There were 257 households, out of which 38.5% had children under the age of 18 living with them, 65.4% were married couples living together, 10.5% had a female householder with no husband present, and 21.8% were non-families. 19.1% of all households were made up of individuals, and 7.0% had someone living alone who was 65 years of age or older. The average household size was 2.67 and the average family size was 3.02.

In the village, the population was spread out, with 28.6% under the age of 18, 6.1% from 18 to 24, 27.0% from 25 to 44, 24.4% from 45 to 64, and 13.9% who were 65 years of age or older. The median age was 38 years. For every 100 females there were 97.4 males. For every 100 females age 18 and over, there were 94.0 males.

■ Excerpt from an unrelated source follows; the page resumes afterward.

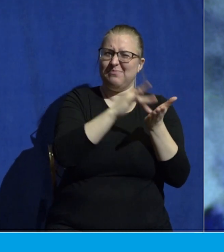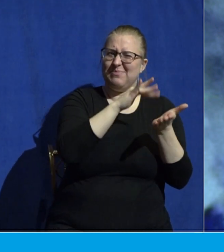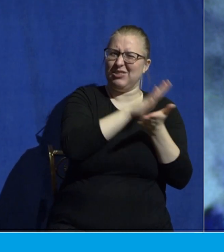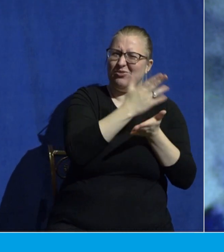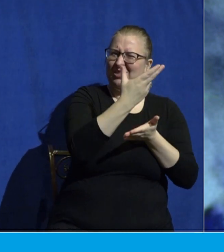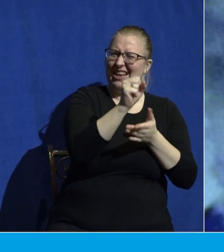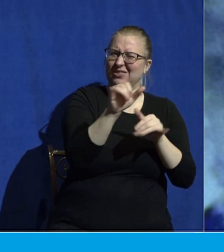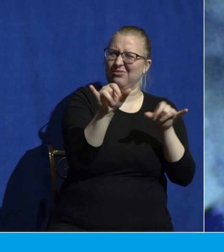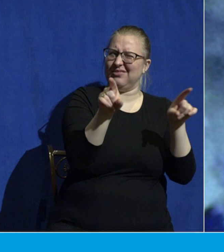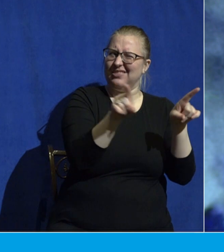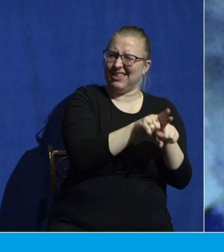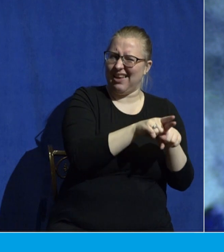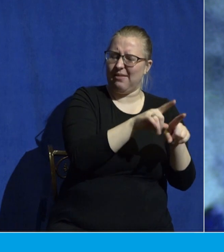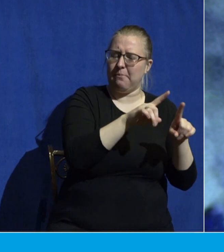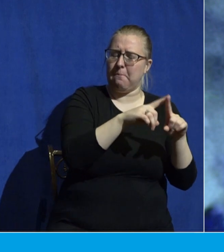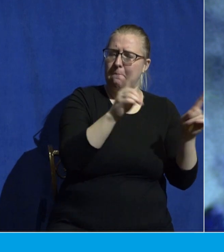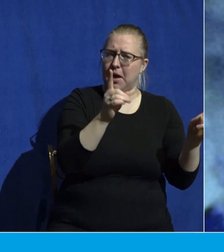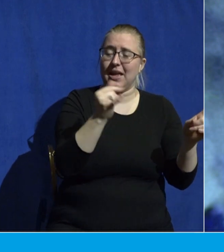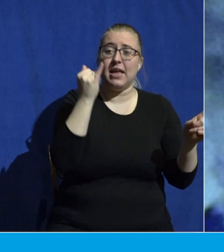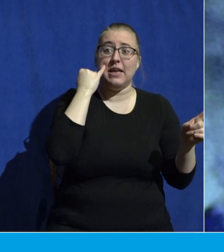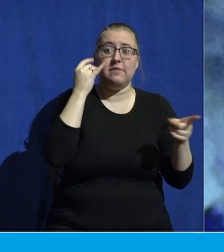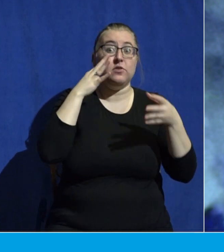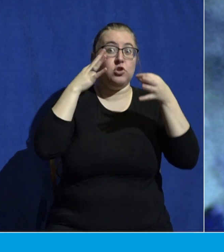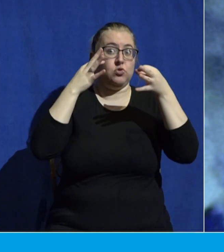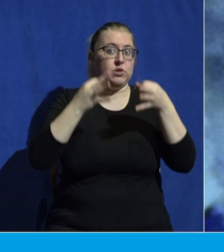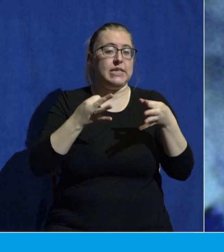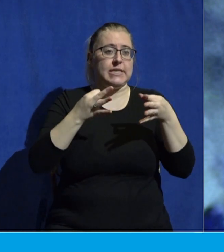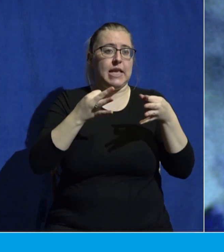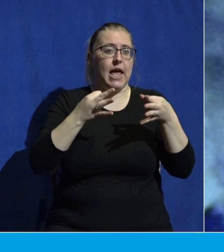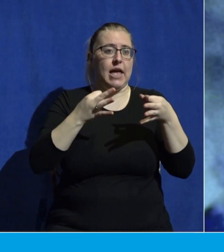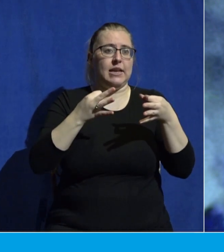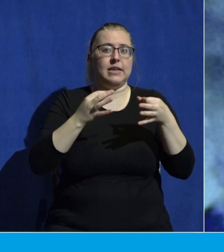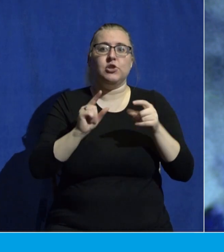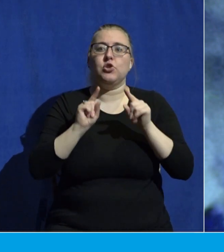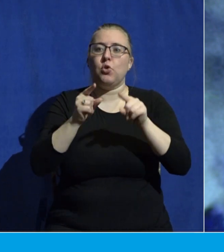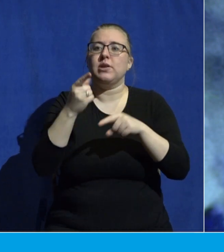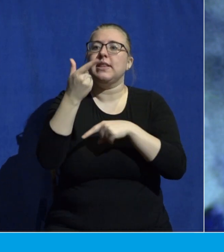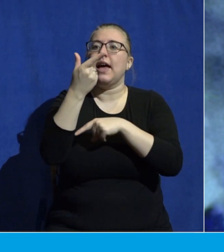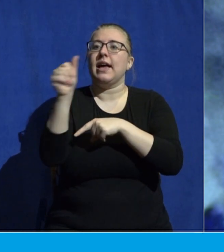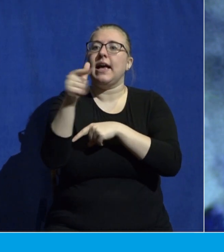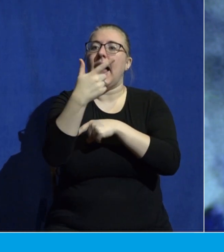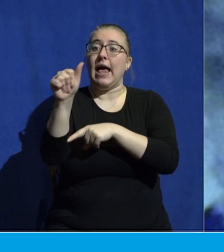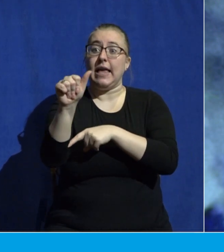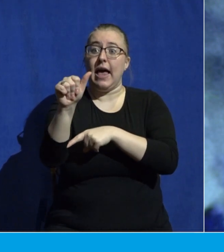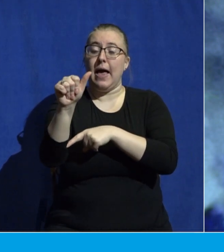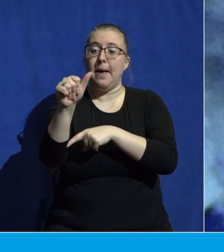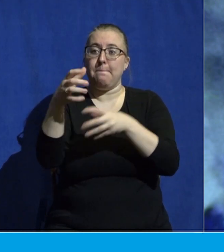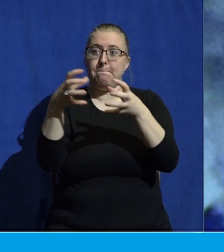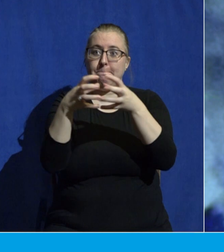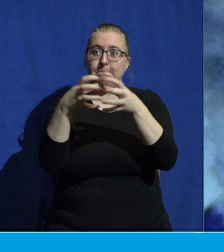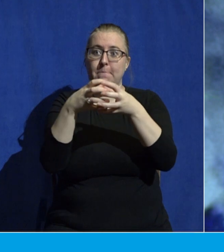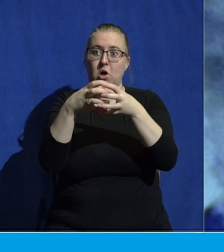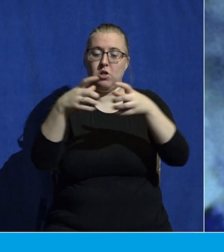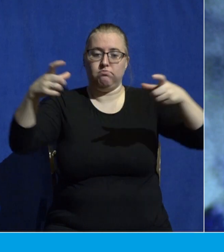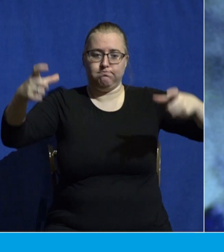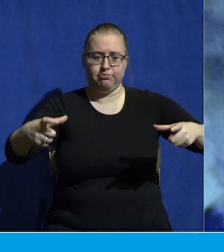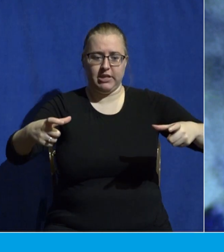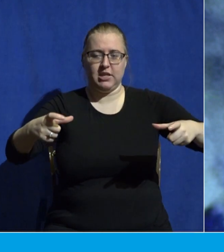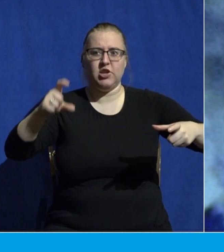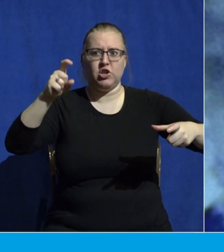weeks. But if you decide to get into the Gaga pit, you need to have your game face on, okay? It is all out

The median income for a household in the village was $47,778, and the median income for a family was $51,750. Males had a median income of $43,750 versus $18,875 for females. The per capita income for the village was $19,102. About 5.4% of families and 6.9% of the population were below the poverty line, including 9.5% of those under age 18 and 4.3% of those age 65 or over.

==Education==
The local school system is Edison Local Schools, as Berlin Township and Milan Township merged their separate school systems in the 1960s. The local high school is Edison High School, and the athletic teams are known as the Edison Chargers.

==Notable people==
- Paul Drennan Cravath, lawyer
- Lemon G. Hine (1832–1914), politician and lawyer in Washington, D.C.